獅騎一郎『スパイ暗号ゲーム』


獅騎一郎 『スパイ暗号ゲーム』
(KKベストセラーズ ワニの本)




『スパイ暗号ゲーム』


 『スパイ暗号ゲーム』
  国際謀略に挑戦する

 著者:獅騎一郎
(1931年、東京生まれ。衆議院速記者養成所卒後、毎日新聞社勤務。その間、ミステリー映画のシナリオ作家として活躍。またパズル作家としての著書も多数ある)

 発行:KKベストセラーズ ワニの本

 発売:1973年10月15日初版

 定価:580円(1975年5月25日 第16版当時)




(前略)
 現代に生きるあなた。江戸幕府が諸大名を抑えるため「間(スパイ)行為は武士にあるまじき卑劣な行為である」とうたい上げた言葉より、「スパイこそ、最高の知識人で紳士でなければならない」というイギリスの諺のほうを取られると信じて、わたしはこの本を書きました。
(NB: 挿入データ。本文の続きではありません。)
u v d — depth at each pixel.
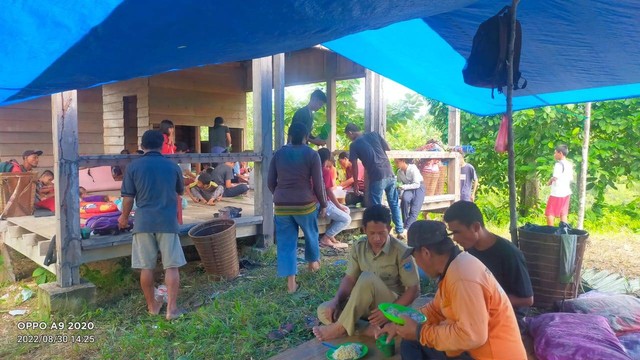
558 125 10.36
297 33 3.12
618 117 9.96
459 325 2.39
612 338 3.28
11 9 2.11
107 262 6.58
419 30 4.71
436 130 14.20
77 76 3.19
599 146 10.12
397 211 7.64
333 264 6.22
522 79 5.57
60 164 5.02
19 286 6.30
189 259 6.90
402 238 7.79
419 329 2.79
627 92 5.85
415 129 16.70
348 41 5.04
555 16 4.02
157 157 4.78
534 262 4.37
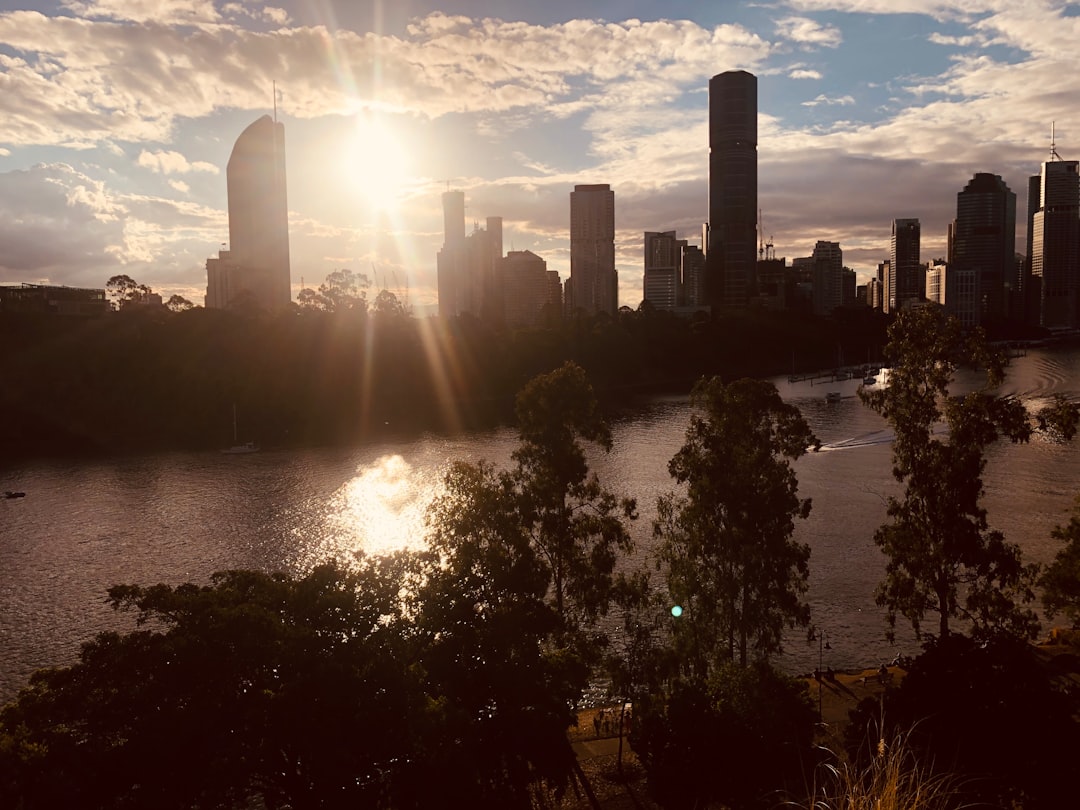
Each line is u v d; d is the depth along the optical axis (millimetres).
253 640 26141
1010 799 23219
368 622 29266
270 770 24719
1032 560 72250
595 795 36188
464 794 25062
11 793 22641
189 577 76000
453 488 39250
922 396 43500
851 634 59188
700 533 43188
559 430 43469
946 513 41562
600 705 49938
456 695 30188
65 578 76250
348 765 23453
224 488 115250
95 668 25984
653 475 116312
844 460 122812
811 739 30469
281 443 157250
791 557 42406
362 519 96750
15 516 100062
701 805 29609
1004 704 28297
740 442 42719
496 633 31094
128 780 23391
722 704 33281
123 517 99062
推理こそは、人間だけに与えられた、最高級の特権ではないでしょうか。
 私としては、本書が単なる謎解きにとどまらず、スパイと暗号の入門書の一助にでもなれば、と思っていますが、まあ、そこまでむずかしくこだわらずとも、単なるクイズとして、頭のレクリエーションを楽しんでもらって結構です。
 なお、本書の執筆にあたっては、編集部の印南和麿氏にひとかたならずお世話になりました。氏の叱咤激励がなかったら、本書は生まれていなかったでしょう。心から謝意を表します。
(後略)

(「スパイこそ現代の英雄――まえがにかえて」より引用)

【目 次】
 1 「暗号」への挑戦
 2 「産業スパイ」への挑戦
 3 「第1次大戦」への挑戦
 4 「女スパイ」への挑戦
 5 「第2次大戦」への挑戦
 6 「暗号小説」への挑戦
 7 「国際謀略」への挑戦
 8 「忍者」への挑戦


 スパイを取り扱ったクイズものとしては、最も初期に著された一冊。気合が入っているようで、かなりのボリュームである。
 内容のほうも暗号やスパイテクニック、実在したスパイのエピソードやスパイ方法。さらに戦国・江戸時代のスパイともいえる忍者。そして「スパイ入門」のコラムではスパイの歴史やエピソード、最新技術などを紹介している。
 まえがきにもあるとおり、スパイの入門書、歴史書としても十分役立つだろうし、単なるクイズとしても十分読み応えがある。歴史の舞台裏で、スパイがいかにして働いてきたかがわかるはずだ。
 スパイものとしてお勧めの一冊。